Generated April 2026 from current fund data.
Overview
AGG, BND, LQD, and VCIT are all investment-grade bond ETFs, but they carve out different slices of the fixed-income market. AGG and BND track the broad U.S. aggregate bond index (treasuries, corporates, and mortgage-backs combined), while LQD focuses exclusively on liquid investment-grade corporate bonds and VCIT narrows further to intermediate-term corporates.
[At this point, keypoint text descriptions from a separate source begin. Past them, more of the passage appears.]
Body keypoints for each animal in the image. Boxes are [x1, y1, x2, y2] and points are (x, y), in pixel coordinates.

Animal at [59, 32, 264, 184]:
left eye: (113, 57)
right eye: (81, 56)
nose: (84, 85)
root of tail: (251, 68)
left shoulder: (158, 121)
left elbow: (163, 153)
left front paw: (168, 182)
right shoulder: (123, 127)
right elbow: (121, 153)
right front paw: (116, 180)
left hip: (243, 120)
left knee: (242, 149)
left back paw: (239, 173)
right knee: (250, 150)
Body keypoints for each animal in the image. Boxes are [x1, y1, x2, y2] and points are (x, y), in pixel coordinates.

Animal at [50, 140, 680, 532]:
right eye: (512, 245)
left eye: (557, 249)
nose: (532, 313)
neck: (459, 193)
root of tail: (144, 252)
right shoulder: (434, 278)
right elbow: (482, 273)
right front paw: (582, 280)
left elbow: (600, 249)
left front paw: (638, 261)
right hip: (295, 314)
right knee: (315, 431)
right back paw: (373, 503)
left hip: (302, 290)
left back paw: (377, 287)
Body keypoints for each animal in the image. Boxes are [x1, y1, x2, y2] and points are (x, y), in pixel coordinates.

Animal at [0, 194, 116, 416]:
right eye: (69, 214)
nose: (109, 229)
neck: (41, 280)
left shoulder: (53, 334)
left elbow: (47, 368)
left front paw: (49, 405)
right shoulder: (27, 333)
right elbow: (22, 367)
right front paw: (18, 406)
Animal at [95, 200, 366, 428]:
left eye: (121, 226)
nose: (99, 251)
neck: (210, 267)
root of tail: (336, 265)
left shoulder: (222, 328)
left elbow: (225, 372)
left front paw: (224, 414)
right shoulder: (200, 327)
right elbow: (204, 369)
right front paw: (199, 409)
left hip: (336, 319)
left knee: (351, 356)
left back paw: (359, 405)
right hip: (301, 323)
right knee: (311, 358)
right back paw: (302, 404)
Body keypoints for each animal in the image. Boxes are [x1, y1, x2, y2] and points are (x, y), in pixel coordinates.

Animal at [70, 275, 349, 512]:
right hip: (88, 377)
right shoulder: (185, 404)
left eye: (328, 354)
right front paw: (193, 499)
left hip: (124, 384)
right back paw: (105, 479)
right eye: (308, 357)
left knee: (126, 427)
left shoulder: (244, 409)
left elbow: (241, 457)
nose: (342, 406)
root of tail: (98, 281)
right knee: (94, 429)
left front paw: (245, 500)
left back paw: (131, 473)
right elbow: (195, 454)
The key distinction: broad diversification versus targeted corporate exposure, and the yield-versus-volatility tradeoff that comes with it.
How they differ
AGG and BND are near-twins—both track aggregate bond indices with identical 0.03% fees and 3.97–4.00% yields—but BND is substantially larger ($387 billion AUM vs. $139 billion) and uses a float-adjusted index, which slightly tilts holdings toward larger issuers. LQD isolates corporate bonds only, lifting its yield to 4.61% and its beta to 1.34 (more interest-rate sensitive than the broad indices' ~0.99 beta), but charging 0.14% in fees. VCIT splits the difference: it's corporate-focused like LQD, but intermediate-term only, delivering a 4.79% yield and a lower 1.07 beta, with AGG/BND's rock-bottom 0.03% fee structure.
The yield progression—from AGG/BND at ~4% to LQD at 4.61% to VCIT at 4.79%—reflects credit and duration risk: more corporates and shorter maturities generally compress duration and boost yield, but at the cost of higher price sensitivity to credit spreads. VCIT's beta of 1.07 versus LQD's 1.34 suggests intermediate corporates are less volatile than the full investment-grade corporate spectrum.
Who each is best for
* AGG: Investors seeking the simplest, lowest-cost exposure to the entire U.S. bond market (treasuries, corporates, mortgages, agencies). Best in taxable accounts where the monthly distributions can be easily reinvested.
* BND: Essentially identical to AGG, but with substantially more AUM and a float-adjusted methodology; ideal if you prefer Vanguard's ecosystem or want the slight issuer-size weighting.
* LQD: Investors comfortable with corporate-credit risk who want to capture the full yield spectrum of investment-grade corporates and don't mind the higher fee (0.14% vs. 0.03%) or volatility. Suitable for those with a 5+ year horizon.
* VCIT: Investors seeking higher yield than the broad indices without the duration or credit concentration of longer-dated corporates; works well in balanced portfolios where intermediate-term bonds fit a specific maturity ladder or liability.
Key risks to know
* Interest-rate sensitivity and NAV volatility. LQD's 1.34 beta means a 1% rise in rates will roughly halve the price drop of AGG/BND; VCIT at 1.07 is more moderate but still materially more volatile than the aggregate indices.
* Credit and spread risk. All corporate-heavy funds (LQD, VCIT) rely on issuer creditworthiness and are sensitive to widening credit spreads during economic stress. A recession could drive both NAV decline and distribution cuts as default risk rises.
* Yield-to-NAV math. VCIT's 4.79% yield is attractive, but check whether it's being sustained by capital appreciation or capital return; at these interest-rate levels, a sustained 4.79% distribution may compress NAV over time if underlying bond coupons don't rise.
* Fee impact at scale. LQD's 0.14% fee (vs. 0.03% for the others) costs an extra $140 per $100k AUM annually; over decades, that compounds.
Bottom line
If you want maximum simplicity and diversification with minimal fees, AGG and BND are functionally identical and appropriate for most bond-only allocations. If you're pursuing higher income and comfortable with corporate credit and spread risk, VCIT offers a compelling middle ground—higher yield than the aggregate indices without LQD's full-spectrum corporate volatility or elevated fees. LQD is the choice for investors deliberately overweighting corporate exposure and who believe the 4.61% yield justifies the fee and beta tradeoff. None of these funds are income-focused vehicles in the mold of closed-end funds or preferred-stock ETFs; they're all anchored to underlying index returns, and past performance doesn't predict future results.
AI-generated analysis for educational purposes only. Verify important details independently; past performance does not guarantee future results.